Table 2 shows the results for adult and pediatric groups for Model 2, which aims to determine the optimal sensitivity at low (50 µg/g) and high (100 µg/g) FC cut-off values. Currently, despite the growing FC data in literature, there is no standardization on which level should be considered a “positive” FCS. Therefore, the goal of this model is to enhance diagnostic accuracy – minimizing false negatives – to maximize the proportion of screened patients who truly need endoscopic confirmation for IBD. Our results show that choosing the FCS strategy at the low cut-off value of 50 µg/g is slightly more expensive than the high cut-off of 100 µg/g, but the low cut-off strategy had a substantially higher degree of accuracy.

Adults (FC cut-off at 50 µg/g vs. 100 µg/g)

When considering FCS at the low FC cut-off value of 50 µg/g for adults, the FCS strategy accurately detected an additional 2.4 true positives per 100 screened patients for an additional cost of $41/screened patient. If the high FC cut-off value of 100 µg/g were the reference strategy, choosing the low cut-off FCS strategy incurs an additional $2,292 to avert one false negative FCS (i.e., to detect 1 additional true positive IBD) compared to the high FC cut-off strategy. If any FCS strategy is bypassed altogether, choosing to undergo the DEE strategy alone is equivalent to expending an additional $21,353 to detect one additional IBD diagnosis.

Pediatrics (FC cut-off at 50 µg/g vs. 100 µg/g)

Similarly, when considering the low FC cut-off value in children, the FCS strategy accurately detected an additional 6.1 true positives per 100 screened patients for an additional cost of $43/screened patient. If the high cut-off value of 100 µg/g were the reference strategy, choosing the low cut-off FCS strategy incurs an additional $705 to detect 1 additional true positive IBD patient.

Sensitivity analysis

Deterministic Sensitivity Analysis (Model 1)

For adults, Model 1 shows that choosing DEE results in a considerable ICER of $18,955 to avert one false negative FCS. The tornado diagram for Model 1 (upper left panel of Figure 2) supports the notion that despite realistic variations in the model parameters, choosing DEE over FCS strategy resulted an ICER above $7,000 – $40,000 to avert one false negative FCS. For children, Model 1 reveals that choosing DEE results in a smaller ICER of $6,250 to avert one false negative FCS. The tornado diagram for Model 1 (upper right panel in Figure 2) supports this finding as the ICER generally stayed within $2,000 – $12,000 to avert one false negative FCS. In both groups, changes in FC sensitivity induces the largest impact to the cost-effectiveness compared to other important variables. Although not as sensitive of a variable as FC assay sensitivity, the proportion of true IBD among screened patients and the proportion of persistent symptoms among screened patients are 2 variables that could conceivably impact cost-effectiveness. In contrast, variations in specificity and cost of the FC assay do not impact overall ICER for both adults and children.

- - -

### WHAT THIS TASK INVOLVES
List every variable that the paragraph under "Deterministic Sensitivity Analysis (Model 1)" in the cost-effectiveness passage above names when discussing what does or does not affect cost-effectiveness.

- - -

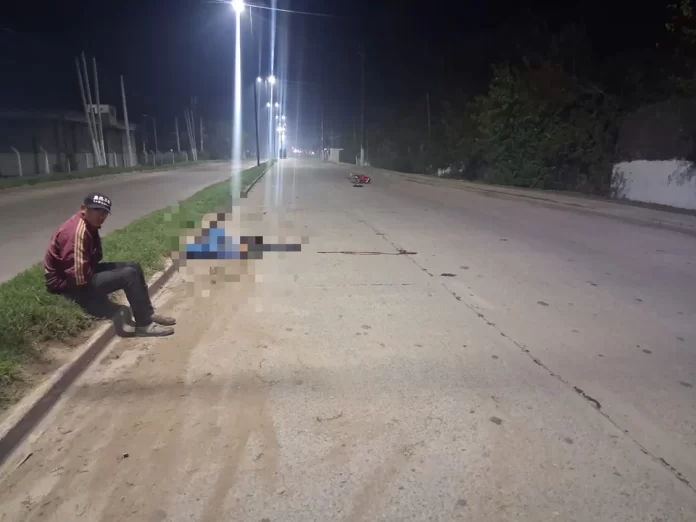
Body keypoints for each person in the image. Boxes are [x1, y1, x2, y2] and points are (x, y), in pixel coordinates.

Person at [44, 192, 176, 337]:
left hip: (83, 273)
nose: (100, 216)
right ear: (84, 208)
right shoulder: (77, 232)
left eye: (104, 212)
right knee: (128, 275)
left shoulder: (88, 224)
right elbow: (78, 277)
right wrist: (96, 292)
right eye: (95, 210)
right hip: (69, 285)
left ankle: (147, 314)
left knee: (134, 266)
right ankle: (144, 325)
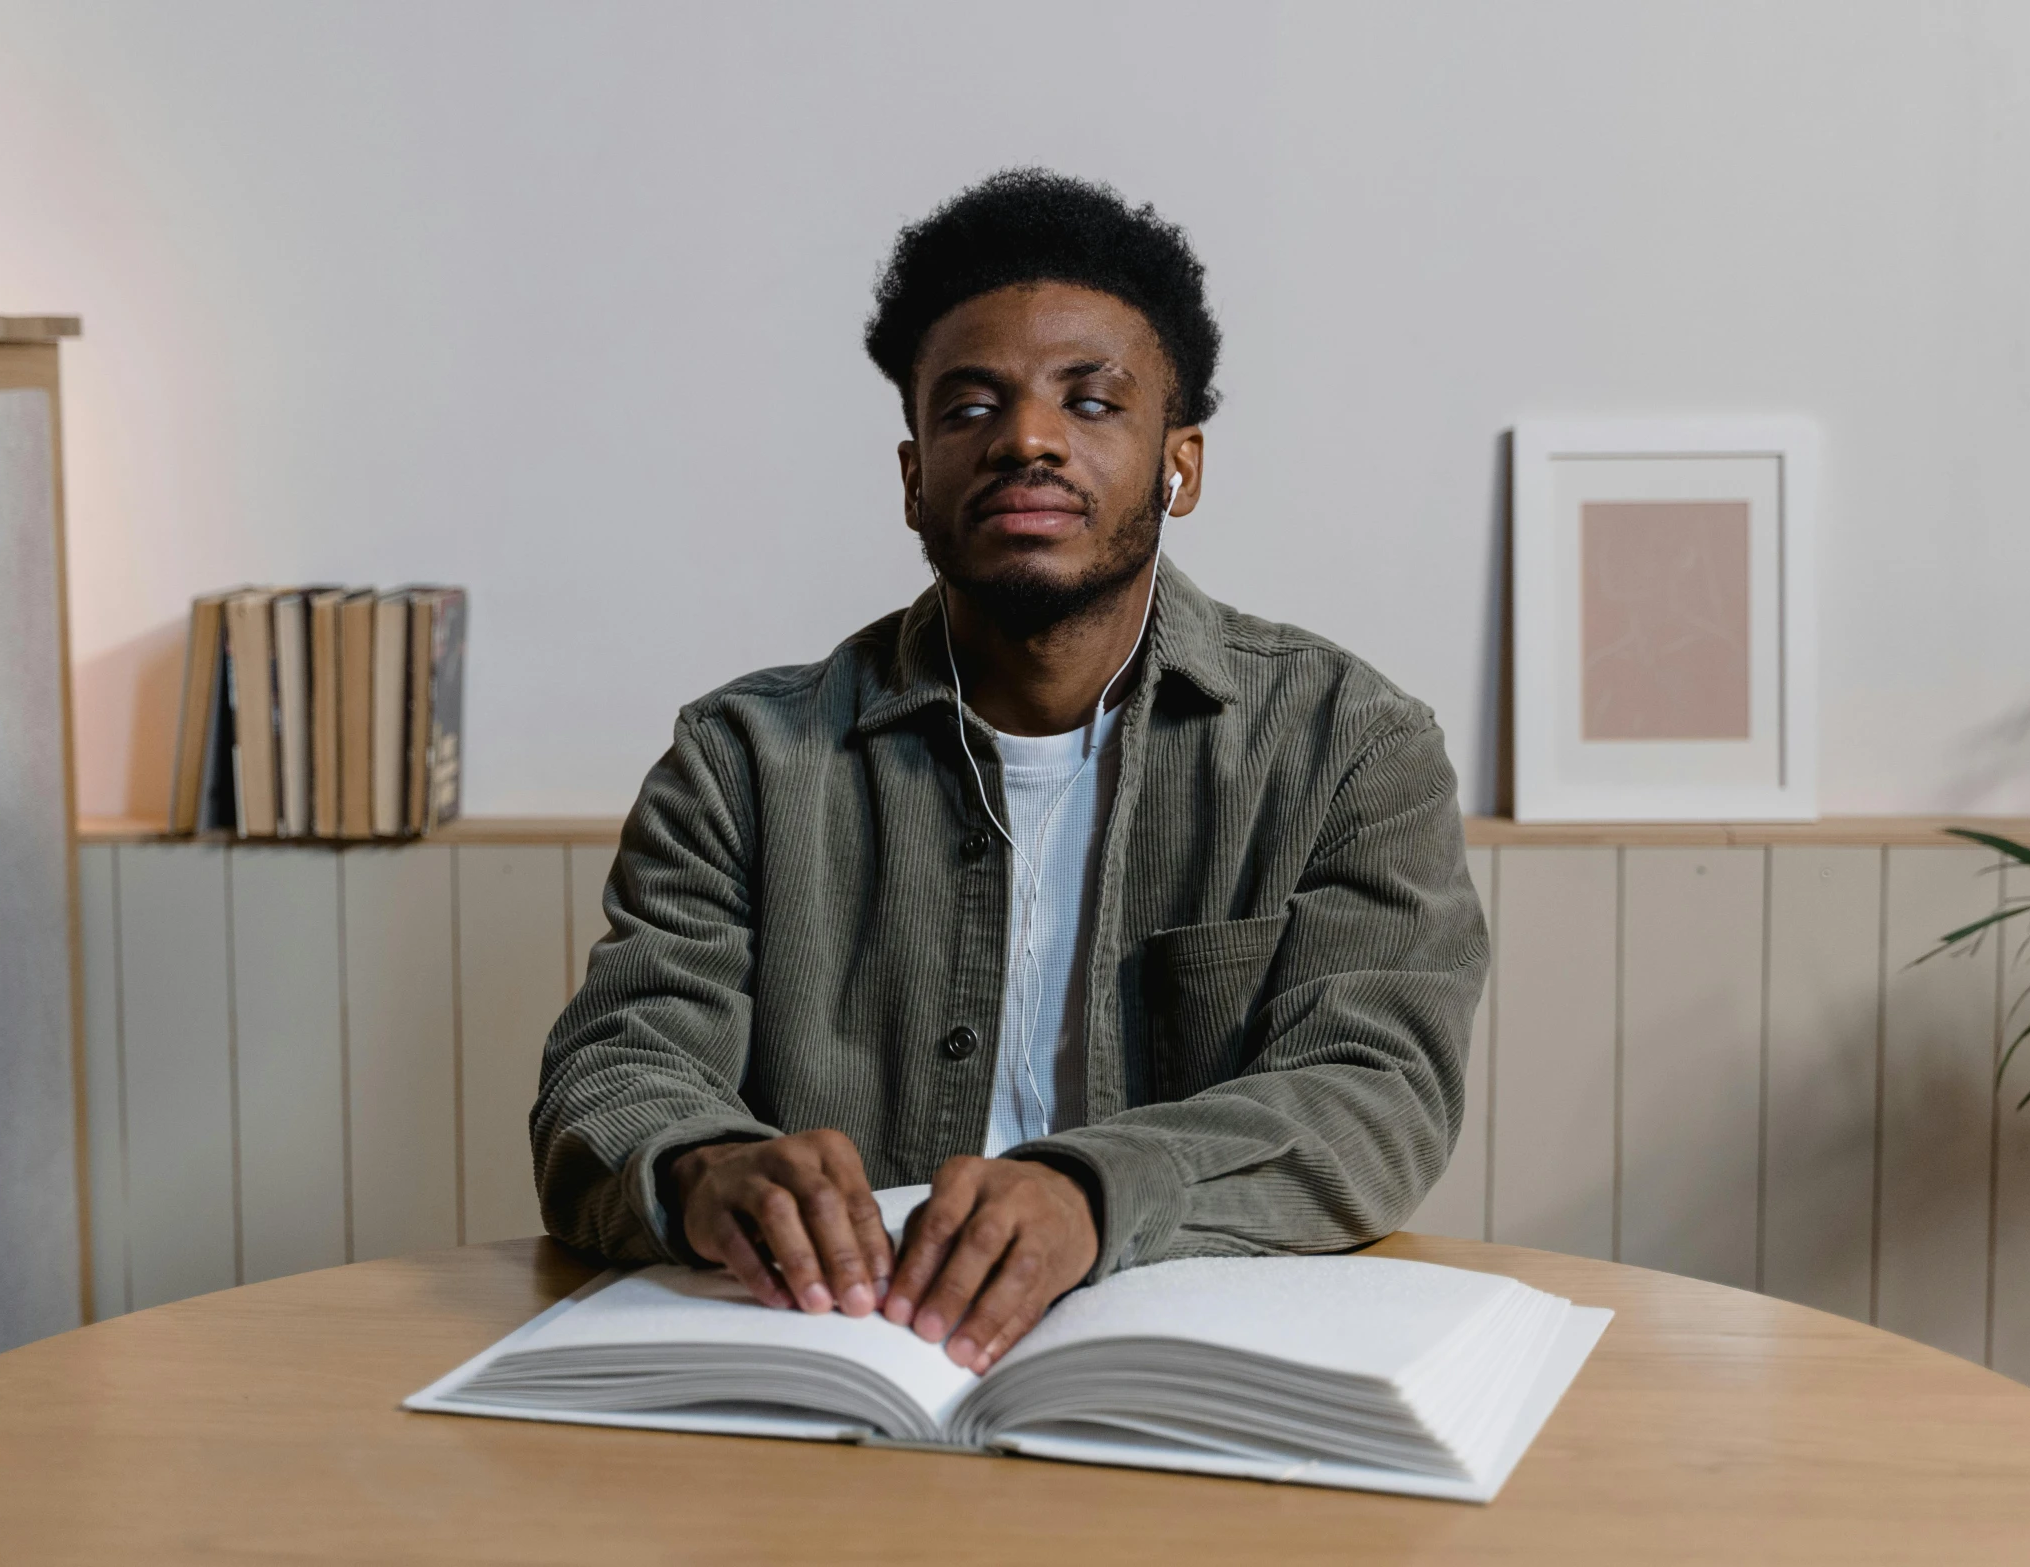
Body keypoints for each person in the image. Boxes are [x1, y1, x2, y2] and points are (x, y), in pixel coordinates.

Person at [534, 168, 1488, 1375]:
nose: (1026, 438)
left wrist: (1091, 1194)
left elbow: (1375, 1097)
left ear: (1179, 466)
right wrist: (704, 1168)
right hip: (833, 1368)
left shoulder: (1349, 744)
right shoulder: (742, 761)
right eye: (970, 407)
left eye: (1089, 403)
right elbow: (616, 1069)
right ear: (913, 476)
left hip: (1191, 1367)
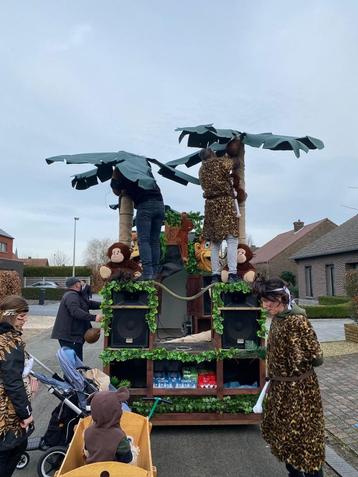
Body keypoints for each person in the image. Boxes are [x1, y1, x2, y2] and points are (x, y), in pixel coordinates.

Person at [253, 277, 325, 477]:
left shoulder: (297, 321)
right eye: (263, 300)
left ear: (282, 297)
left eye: (269, 300)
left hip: (301, 390)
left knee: (306, 439)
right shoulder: (278, 319)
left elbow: (318, 358)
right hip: (281, 389)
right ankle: (293, 474)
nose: (265, 305)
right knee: (285, 437)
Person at [0, 295, 34, 477]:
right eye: (22, 316)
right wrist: (26, 413)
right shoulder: (10, 342)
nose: (25, 320)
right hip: (7, 410)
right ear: (13, 315)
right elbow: (13, 382)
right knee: (13, 447)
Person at [111, 168, 165, 281]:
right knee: (154, 240)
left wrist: (114, 173)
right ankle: (155, 271)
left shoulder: (126, 174)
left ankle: (148, 272)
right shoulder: (143, 170)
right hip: (160, 205)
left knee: (143, 240)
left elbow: (116, 189)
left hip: (145, 206)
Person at [199, 148, 242, 283]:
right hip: (225, 204)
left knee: (215, 242)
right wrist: (228, 155)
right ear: (212, 153)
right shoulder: (220, 162)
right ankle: (233, 274)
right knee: (231, 239)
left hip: (211, 206)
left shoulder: (201, 170)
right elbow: (236, 163)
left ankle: (215, 275)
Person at [51, 277, 102, 361]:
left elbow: (89, 303)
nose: (81, 284)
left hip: (73, 336)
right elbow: (75, 312)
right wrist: (94, 317)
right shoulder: (71, 296)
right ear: (77, 285)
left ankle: (73, 374)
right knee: (74, 363)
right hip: (70, 337)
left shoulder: (76, 295)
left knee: (74, 363)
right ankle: (72, 374)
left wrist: (104, 305)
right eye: (80, 283)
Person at [84, 388, 133, 464]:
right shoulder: (119, 436)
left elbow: (87, 451)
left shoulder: (88, 432)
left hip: (92, 469)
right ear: (117, 412)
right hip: (115, 471)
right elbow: (127, 459)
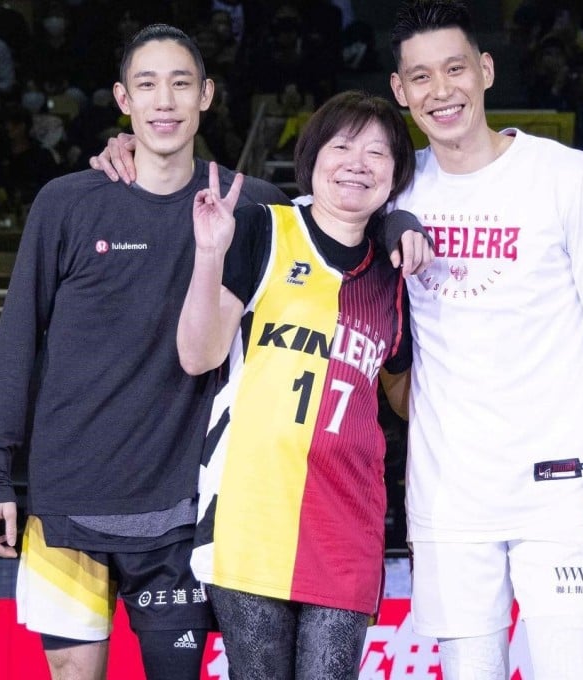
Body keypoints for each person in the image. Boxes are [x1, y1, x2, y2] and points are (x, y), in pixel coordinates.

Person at [0, 24, 289, 680]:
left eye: (181, 83)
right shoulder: (66, 203)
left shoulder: (254, 207)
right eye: (147, 85)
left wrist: (400, 224)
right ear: (124, 99)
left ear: (206, 95)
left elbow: (344, 229)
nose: (164, 100)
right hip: (67, 507)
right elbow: (16, 343)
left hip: (180, 513)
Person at [386, 2, 583, 678]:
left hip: (561, 492)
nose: (441, 92)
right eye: (421, 77)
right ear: (399, 91)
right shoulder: (393, 187)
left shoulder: (567, 177)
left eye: (455, 70)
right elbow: (300, 216)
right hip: (449, 498)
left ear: (487, 70)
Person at [178, 91, 419, 679]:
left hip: (348, 526)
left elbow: (404, 395)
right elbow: (197, 355)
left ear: (396, 175)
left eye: (376, 152)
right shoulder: (266, 229)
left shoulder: (394, 274)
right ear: (311, 160)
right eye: (341, 145)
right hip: (252, 514)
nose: (357, 162)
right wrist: (210, 256)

- - -

### RESULT FOR THIS EXERCISE
- FC sensitivity (FC assay sensitivity)
- The proportion of true IBD among screened patients
- The proportion of persistent symptoms among screened patients
- Specificity of the FC assay
- Cost of the FC assay